- _PARTS OF THE EXERCISE_
• 1. In the production software passage below, what does the client receive when a review session is created?
• 2. Please rewrite the paragraph of the production software passage below that begins "You define deliverables" as a short bulleted list that keeps its main facts.

The thing I find most useful here is the budget visibility during the shoot itself. Director wants an extra setup? You can see what that does to the budget before you say yes. Not after wrap, not at the end of the week, right there, on set, while the decision is still being made. Anyone who's produced knows that most budget overruns happen because financial information arrives too late to change the outcome. This is an attempt to fix that timing problem.
Post-production
Post isn't one stage. It's seven: rough cut, fine cut, picture lock, colour, sound, mix, master. Each involves different people, different dependencies, different handoff points where things historically fall apart. Telova models all seven. Each has its own task set and flows into the next. The asset management system underneath handles versioning, proxies, thumbnails, and folder organisation so nobody's working from the wrong cut and nobody's downloading enormous files to check a grade.
When a cut's ready for review, you create a review session directly from the asset. The client gets a link and a PIN. They watch, they leave timecoded comments, and if words aren't enough they can draw on the frame, arrows, circles, freehand annotation. "This thing here, at this exact moment." It's harder to give vague feedback when you've got annotation tools in front of you, which is rather the point. Comments are threaded, decisions are tracked. You can see who approved what and when, what they said, and whether anyone contradicted them later. The entire review history stays with the asset, not buried in an email thread.
Delivery
You define deliverables with actual specs: format, resolution, codec, destination platform. We've built presets for the platforms people actually deliver to, YouTube 4K, Instagram Reels, TikTok, Facebook, UK Broadcast AS-11 DPP, or you build custom specs. Each deliverable carries a status from not started through to delivered and confirmed. When a client asks "did we ever send the 9:16 version?" you don't need to check Slack and email and a shared drive. It's either marked delivered or it isn't.

- _RECORDS PROVIDED_
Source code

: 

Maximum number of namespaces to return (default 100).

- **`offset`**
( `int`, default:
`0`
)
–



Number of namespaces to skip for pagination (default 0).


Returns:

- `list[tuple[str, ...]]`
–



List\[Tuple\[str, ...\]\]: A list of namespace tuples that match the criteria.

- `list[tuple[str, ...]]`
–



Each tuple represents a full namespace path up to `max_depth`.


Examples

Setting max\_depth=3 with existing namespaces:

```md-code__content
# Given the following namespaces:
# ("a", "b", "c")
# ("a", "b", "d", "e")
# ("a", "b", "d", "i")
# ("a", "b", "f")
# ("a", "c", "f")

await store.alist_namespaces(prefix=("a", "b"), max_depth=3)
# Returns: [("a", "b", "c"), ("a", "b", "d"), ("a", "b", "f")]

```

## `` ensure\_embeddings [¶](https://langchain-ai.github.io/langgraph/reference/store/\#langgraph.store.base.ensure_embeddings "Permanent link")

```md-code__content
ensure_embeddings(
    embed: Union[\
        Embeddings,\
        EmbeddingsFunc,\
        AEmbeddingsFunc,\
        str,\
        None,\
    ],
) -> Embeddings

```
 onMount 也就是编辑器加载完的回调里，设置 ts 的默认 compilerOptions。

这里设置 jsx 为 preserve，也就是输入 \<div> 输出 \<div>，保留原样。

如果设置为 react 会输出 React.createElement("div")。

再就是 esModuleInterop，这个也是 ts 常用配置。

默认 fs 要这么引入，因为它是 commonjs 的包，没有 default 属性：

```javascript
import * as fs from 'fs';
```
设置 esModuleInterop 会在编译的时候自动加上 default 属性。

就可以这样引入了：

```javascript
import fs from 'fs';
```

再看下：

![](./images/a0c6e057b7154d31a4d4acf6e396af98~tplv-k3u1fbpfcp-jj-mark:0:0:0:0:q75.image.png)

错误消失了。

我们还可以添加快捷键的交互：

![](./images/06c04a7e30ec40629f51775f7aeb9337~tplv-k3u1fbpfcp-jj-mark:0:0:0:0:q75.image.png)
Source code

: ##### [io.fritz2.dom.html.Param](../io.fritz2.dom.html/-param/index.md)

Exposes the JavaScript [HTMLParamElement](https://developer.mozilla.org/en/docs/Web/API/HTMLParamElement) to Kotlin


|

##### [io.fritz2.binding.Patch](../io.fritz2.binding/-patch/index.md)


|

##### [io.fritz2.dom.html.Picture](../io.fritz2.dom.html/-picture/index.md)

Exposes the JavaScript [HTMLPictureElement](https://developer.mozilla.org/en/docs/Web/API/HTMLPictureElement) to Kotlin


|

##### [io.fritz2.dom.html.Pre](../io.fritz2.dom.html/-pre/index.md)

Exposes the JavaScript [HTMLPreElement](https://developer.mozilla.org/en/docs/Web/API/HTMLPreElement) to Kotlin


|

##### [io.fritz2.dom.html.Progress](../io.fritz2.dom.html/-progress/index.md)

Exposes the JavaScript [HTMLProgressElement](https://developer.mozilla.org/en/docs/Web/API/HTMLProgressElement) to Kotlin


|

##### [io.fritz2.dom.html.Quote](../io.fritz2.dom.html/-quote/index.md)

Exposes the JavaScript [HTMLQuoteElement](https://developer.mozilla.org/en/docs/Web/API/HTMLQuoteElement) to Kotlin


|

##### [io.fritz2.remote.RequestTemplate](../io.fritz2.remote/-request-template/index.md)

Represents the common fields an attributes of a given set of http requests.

- _EXERCISE ANSWERS_
• 1. A link and a PIN.

• 2.
- Deliverables are defined with specs: format, resolution, codec and destination platform.
- Presets exist for YouTube 4K, Instagram Reels, TikTok, Facebook and UK Broadcast AS-11 DPP, and custom specs can also be built.
- Each deliverable has a status, from not started through to delivered and confirmed.
- To know whether a version was sent, you check whether it is marked delivered instead of searching Slack, email and a shared drive.